Recently, I been reading about business strategies and the word “leverage,” came up. Typically in business, the word “leverage” refers to the amount of debt a company has in its mix of debt and equity, but I began to explore what it means on a personal individual basis, as well.
The synonyms for the word “leverage” are influence, power, authority, weight, sway, control, say, ascendancy, dominance, advantage, pressure, edge, standing, prestige, and rank.
When you consider these descriptors, it’s easier to put the weight of the word into actionable terms for both the person and the business or organization.
Whether you’re trying to bring value to the marketplace, your community or circle of influence, it’s much easier to do if you have “leverage.”
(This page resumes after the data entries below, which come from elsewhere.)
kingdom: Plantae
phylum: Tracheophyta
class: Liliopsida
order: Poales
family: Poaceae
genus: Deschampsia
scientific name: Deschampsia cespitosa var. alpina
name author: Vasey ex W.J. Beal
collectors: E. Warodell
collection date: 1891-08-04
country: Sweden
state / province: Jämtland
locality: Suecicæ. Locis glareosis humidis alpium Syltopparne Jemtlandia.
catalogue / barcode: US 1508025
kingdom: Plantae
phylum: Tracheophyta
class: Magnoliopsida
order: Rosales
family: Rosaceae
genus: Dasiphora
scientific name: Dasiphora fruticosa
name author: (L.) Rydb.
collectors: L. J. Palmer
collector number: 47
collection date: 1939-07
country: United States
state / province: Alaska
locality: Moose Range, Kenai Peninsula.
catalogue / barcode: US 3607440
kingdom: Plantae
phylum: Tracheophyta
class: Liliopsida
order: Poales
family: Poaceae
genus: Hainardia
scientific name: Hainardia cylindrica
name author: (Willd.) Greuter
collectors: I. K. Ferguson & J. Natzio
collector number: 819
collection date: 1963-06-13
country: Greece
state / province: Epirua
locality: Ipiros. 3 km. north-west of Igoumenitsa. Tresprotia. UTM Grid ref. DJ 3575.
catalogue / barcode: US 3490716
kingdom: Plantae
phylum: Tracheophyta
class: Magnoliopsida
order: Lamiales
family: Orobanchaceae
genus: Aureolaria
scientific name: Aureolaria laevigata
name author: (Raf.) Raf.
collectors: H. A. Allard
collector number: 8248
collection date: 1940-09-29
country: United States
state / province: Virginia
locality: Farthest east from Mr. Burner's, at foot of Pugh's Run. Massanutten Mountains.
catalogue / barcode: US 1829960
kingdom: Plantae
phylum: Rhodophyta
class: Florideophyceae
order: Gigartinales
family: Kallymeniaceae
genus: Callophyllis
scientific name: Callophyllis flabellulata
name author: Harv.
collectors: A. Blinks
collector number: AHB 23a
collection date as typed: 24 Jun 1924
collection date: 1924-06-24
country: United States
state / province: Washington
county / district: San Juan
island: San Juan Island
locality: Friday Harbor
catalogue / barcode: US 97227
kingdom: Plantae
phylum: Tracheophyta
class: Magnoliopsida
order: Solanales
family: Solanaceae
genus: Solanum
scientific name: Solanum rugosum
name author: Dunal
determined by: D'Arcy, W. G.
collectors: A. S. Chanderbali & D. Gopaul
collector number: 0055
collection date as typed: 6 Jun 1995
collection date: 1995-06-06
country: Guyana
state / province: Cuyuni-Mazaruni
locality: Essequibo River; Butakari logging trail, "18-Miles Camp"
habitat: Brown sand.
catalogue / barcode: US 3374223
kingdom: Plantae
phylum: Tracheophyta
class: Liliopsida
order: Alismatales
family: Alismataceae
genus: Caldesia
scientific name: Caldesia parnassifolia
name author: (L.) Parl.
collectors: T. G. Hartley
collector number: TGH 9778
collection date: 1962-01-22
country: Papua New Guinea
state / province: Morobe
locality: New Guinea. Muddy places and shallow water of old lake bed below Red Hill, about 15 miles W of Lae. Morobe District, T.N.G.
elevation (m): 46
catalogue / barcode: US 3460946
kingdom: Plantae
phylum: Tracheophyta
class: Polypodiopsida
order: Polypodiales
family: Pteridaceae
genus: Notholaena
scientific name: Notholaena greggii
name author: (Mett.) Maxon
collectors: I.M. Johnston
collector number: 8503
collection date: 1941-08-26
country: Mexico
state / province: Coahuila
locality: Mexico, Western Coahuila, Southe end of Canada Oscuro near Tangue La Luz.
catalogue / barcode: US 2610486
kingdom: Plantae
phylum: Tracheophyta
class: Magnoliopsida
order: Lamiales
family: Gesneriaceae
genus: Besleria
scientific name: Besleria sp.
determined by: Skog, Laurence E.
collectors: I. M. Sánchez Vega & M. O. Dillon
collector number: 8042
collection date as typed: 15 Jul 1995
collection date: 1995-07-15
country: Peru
Your leverage is the people you know. It’s the contracts you hold, the successful work that you’ve performed or the product that’s done well in the marketplace. So many times, we fail to capitalize on past successes. I’m guilty of that myself. We do the work and the project or product is a great success. We happily we clap our hands or give ourselves a well-deserved pat on the back, and then we put our heads down to conquer then next giant.
I propose that it would be much easier to use that success to open doors to the next project, instead of taking on a totally new task.
When we unabashedly use our connections and our past successes as a beacon to say “see look what great thing happened, join in and let’s do great things together,” then we find fellows in the work, kindred spirits who can help push our goals further down the path.
I realized how many times I had failed to leverage my successes as I looked back on the past year of accomplishments. I was extremely proud of all that I had accomplished, but I was so busy moving on to the next thing on the list, that I didn’t stop long enough to draw a connecting arrow from one accomplishment to the other.
By failing to do so, I created work for myself and I missed opportunities to grow the business more organically.
So moving forward, I’ve committed to being more mindful about leveraging every accomplishment and every success as much as possible. In other words, I’m going to squeeze every bit of juice out of the lemon, so that I don’t have to keep planting lemon trees.